_Requirement_. Starting at the line that holds "apple: none [319,461,342,484]" and stopping at the line that holds "drinking glass: none", restate the records below word for word, with both of those lines included.

_Given records_.
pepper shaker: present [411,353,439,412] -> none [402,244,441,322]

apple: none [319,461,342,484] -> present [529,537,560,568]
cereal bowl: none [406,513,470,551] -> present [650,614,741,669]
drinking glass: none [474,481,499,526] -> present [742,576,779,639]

==

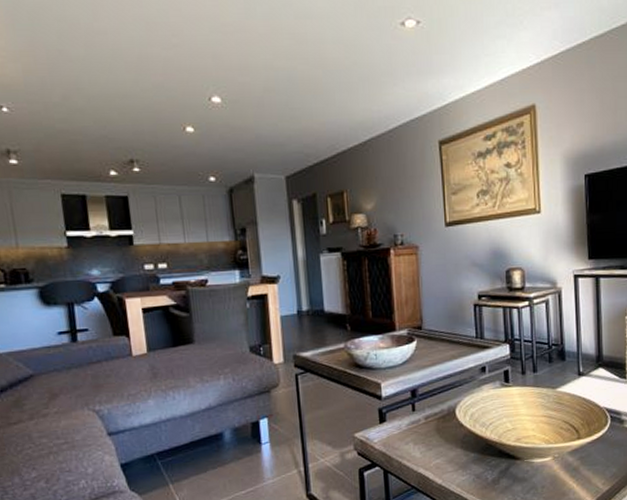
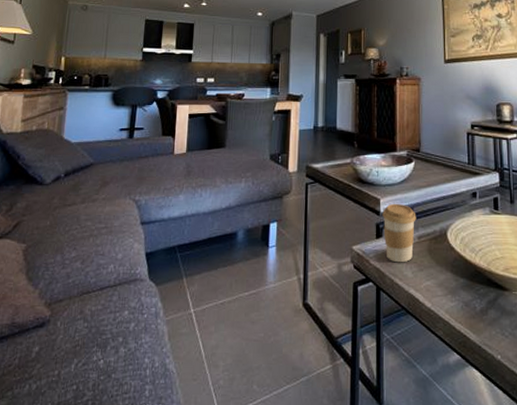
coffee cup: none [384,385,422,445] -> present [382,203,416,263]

* * *

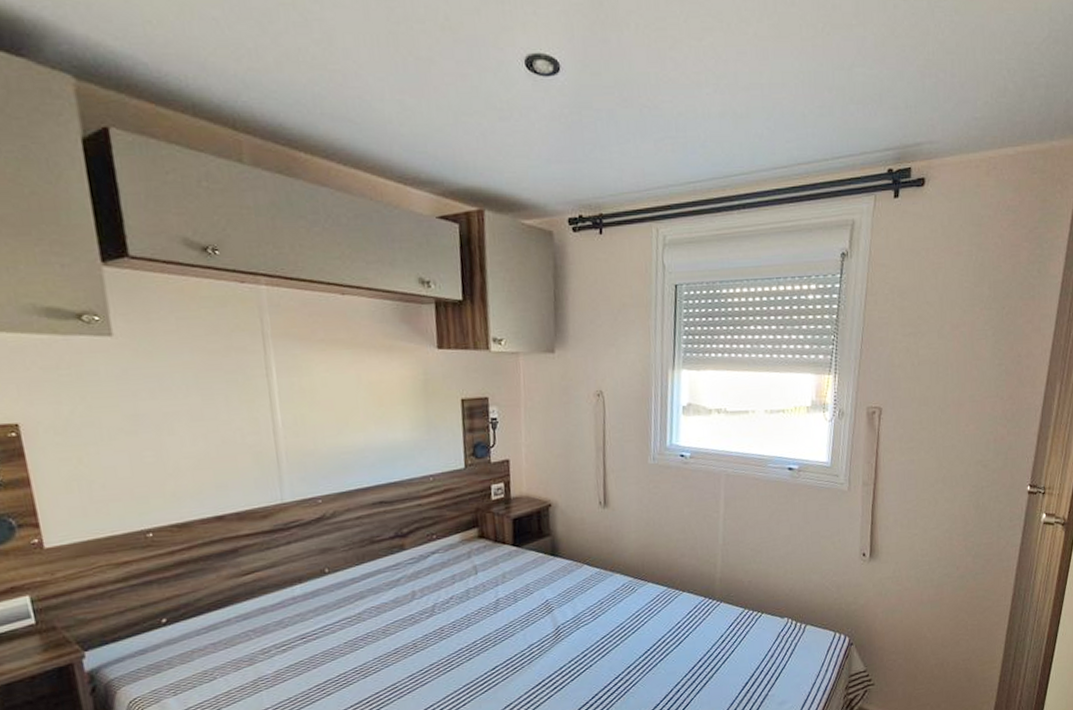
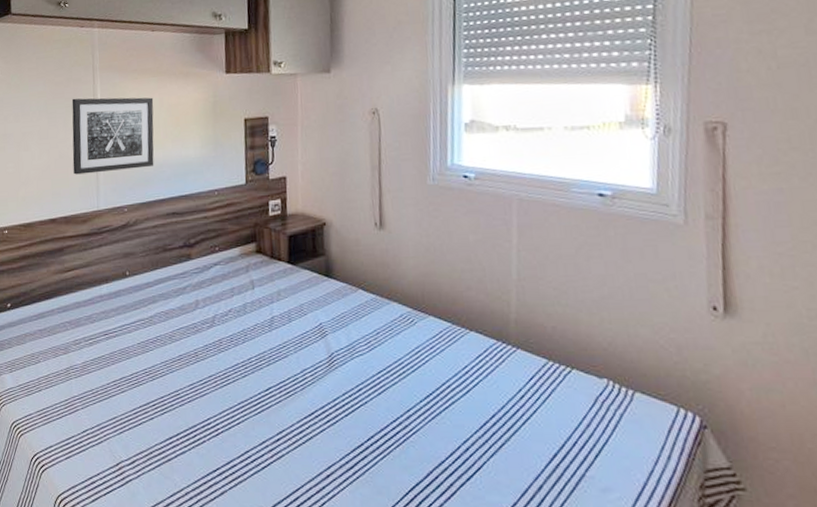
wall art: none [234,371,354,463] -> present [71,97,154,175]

_Finished exercise_.
apple: none [319,461,342,484] -> present [529,537,560,568]
cereal bowl: none [406,513,470,551] -> present [650,614,741,669]
drinking glass: none [474,481,499,526] -> present [742,576,779,639]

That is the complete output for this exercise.